Content starts

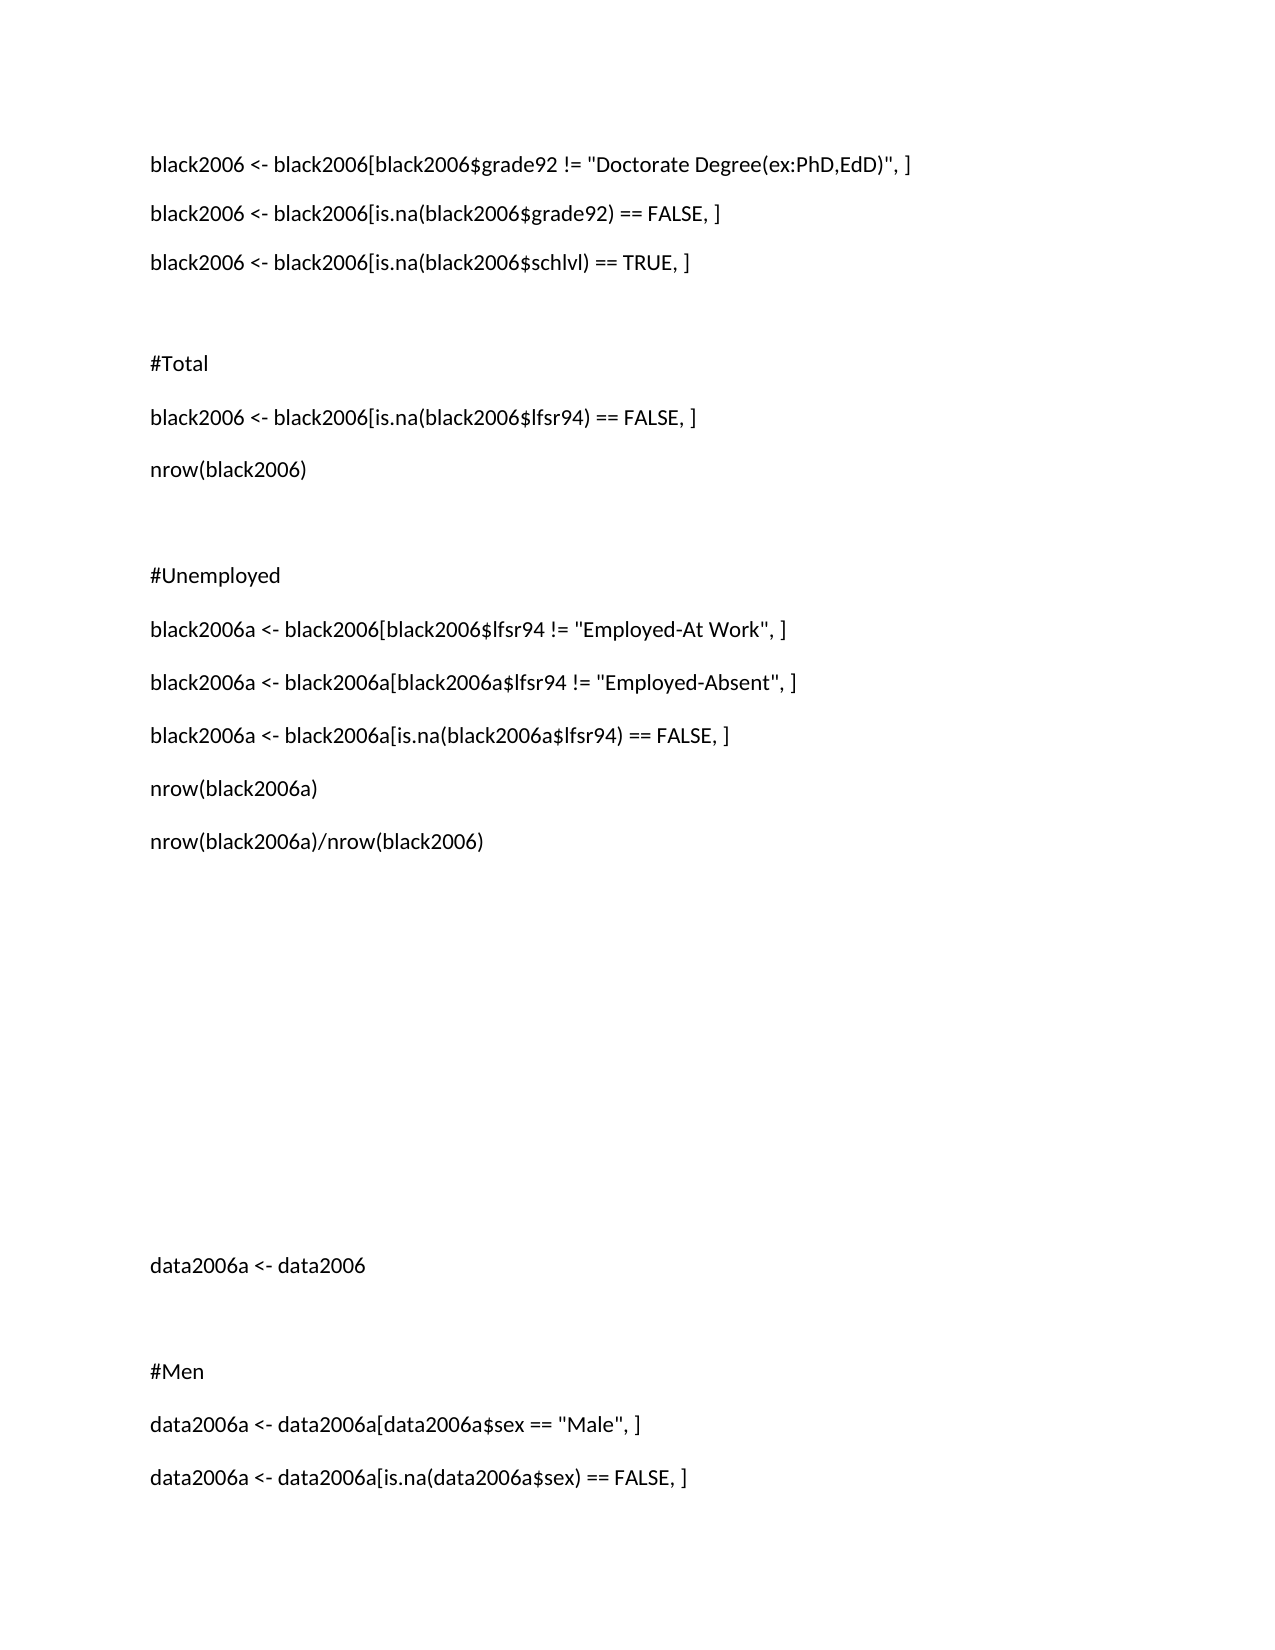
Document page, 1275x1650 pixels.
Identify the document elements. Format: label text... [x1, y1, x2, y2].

text black2006a <- black2006[black2006$lfsr94 != "Employed-At Work", ] [150, 615, 1125, 643]
text black2006 <- black2006[is.na(black2006$grade92) == FALSE, ] [150, 199, 1125, 227]
text black2006 <- black2006[is.na(black2006$schlvl) == TRUE, ] [150, 248, 1125, 276]
text nrow(black2006a) [150, 774, 1125, 802]
text black2006 <- black2006[black2006$grade92 != "Doctorate Degree(ex:PhD,EdD)", ] [150, 150, 1125, 178]
text nrow(black2006) [150, 456, 1125, 484]
text data2006a <- data2006a[data2006a$sex == "Male", ] [150, 1410, 1125, 1438]
text black2006 <- black2006[is.na(black2006$lfsr94) == FALSE, ] [150, 403, 1125, 431]
text data2006a <- data2006 [150, 1251, 1125, 1279]
text nrow(black2006a)/nrow(black2006) [150, 827, 1125, 855]
text black2006a <- black2006a[black2006a$lfsr94 != "Employed-Absent", ] [150, 668, 1125, 696]
text #Total [150, 349, 1125, 378]
text black2006a <- black2006a[is.na(black2006a$lfsr94) == FALSE, ] [150, 721, 1125, 749]
text data2006a <- data2006a[is.na(data2006a$sex) == FALSE, ] [150, 1463, 1125, 1491]
text #Unemployed [150, 562, 1125, 590]
text #Men [150, 1357, 1125, 1385]
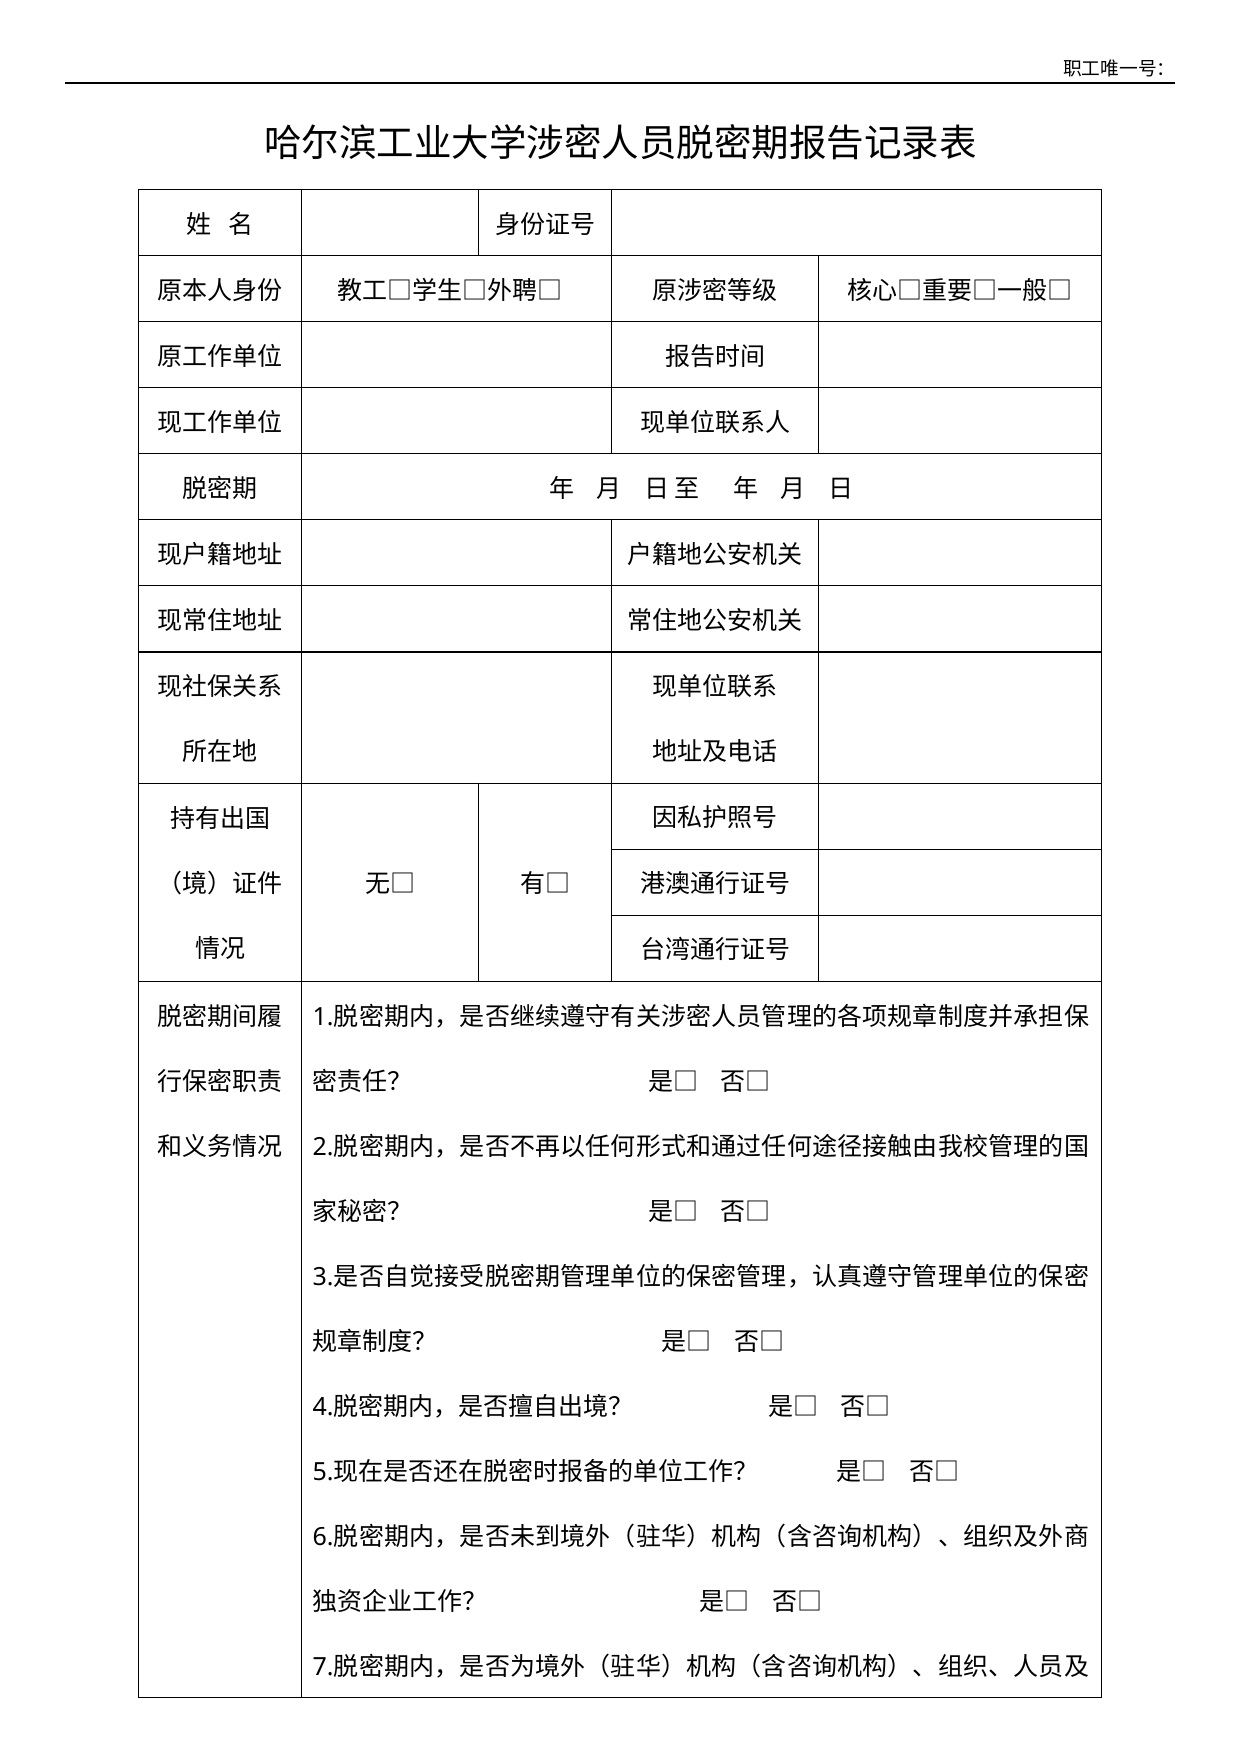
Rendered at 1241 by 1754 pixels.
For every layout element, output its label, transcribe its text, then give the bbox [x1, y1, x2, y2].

Content ends

◆ Exercise: Please copy each line of the records above that holds the word "pixels".

◆ Exercise result:
Document page, 1275x1650 pixels.
Rendered at 1241 by 1754 pixels.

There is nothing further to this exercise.